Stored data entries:
Content starts
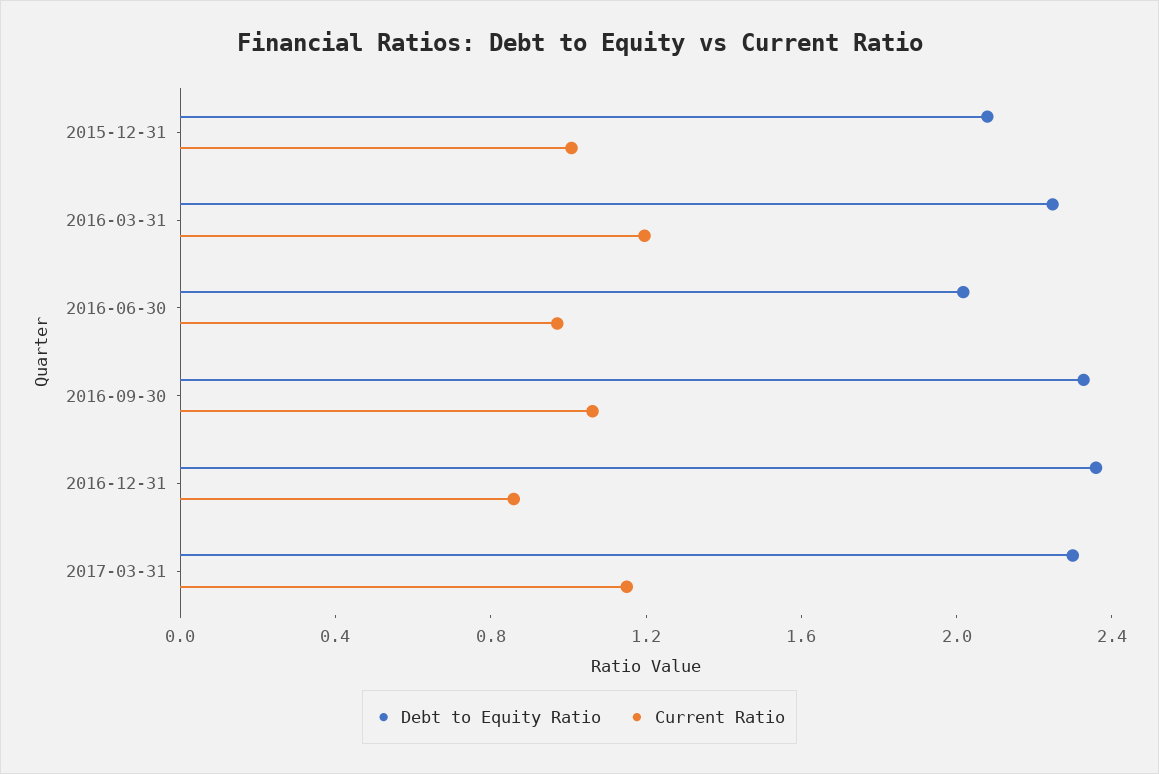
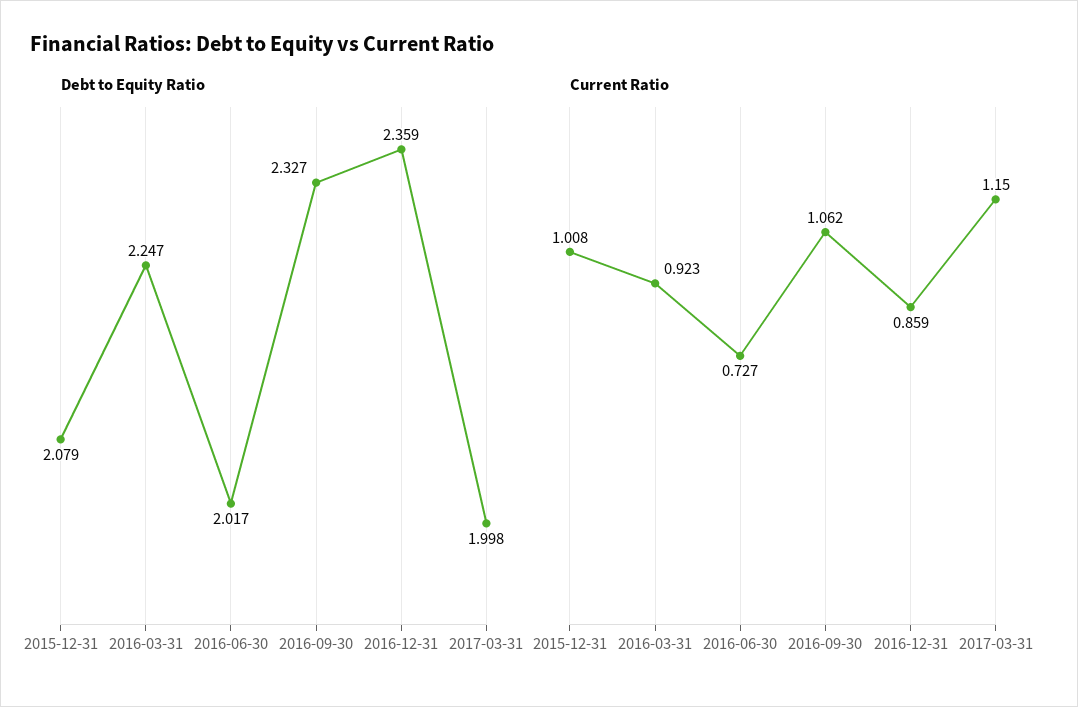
  {
    "Debt to Equity Ratio": {
      "2015-12-31": 2.079,
      "2016-03-31": 2.247,
      "2016-06-30": 2.017,
      "2016-09-30": 2.327,
      "2016-12-31": 2.359,
-     "2017-03-31": 2.3
+     "2017-03-31": 1.998
    },
    "Current Ratio": {
      "2015-12-31": 1.008,
-     "2016-03-31": 1.2,
+     "2016-03-31": 0.923,
-     "2016-06-30": 1,
+     "2016-06-30": 0.727,
      "2016-09-30": 1.062,
      "2016-12-31": 0.859,
      "2017-03-31": 1.15
    }
  }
Content ends
_YOUR ASSIGNMENT_
Each record has to be set down verbatim, and the pictures must not appear in the copy.

_RESPONSE TO THIS EXERCISE_
  {
    "Debt to Equity Ratio": {
      "2015-12-31": 2.079,
      "2016-03-31": 2.247,
      "2016-06-30": 2.017,
      "2016-09-30": 2.327,
      "2016-12-31": 2.359,
-     "2017-03-31": 2.3
+     "2017-03-31": 1.998
    },
    "Current Ratio": {
      "2015-12-31": 1.008,
-     "2016-03-31": 1.2,
+     "2016-03-31": 0.923,
-     "2016-06-30": 1,
+     "2016-06-30": 0.727,
      "2016-09-30": 1.062,
      "2016-12-31": 0.859,
      "2017-03-31": 1.15
    }
  }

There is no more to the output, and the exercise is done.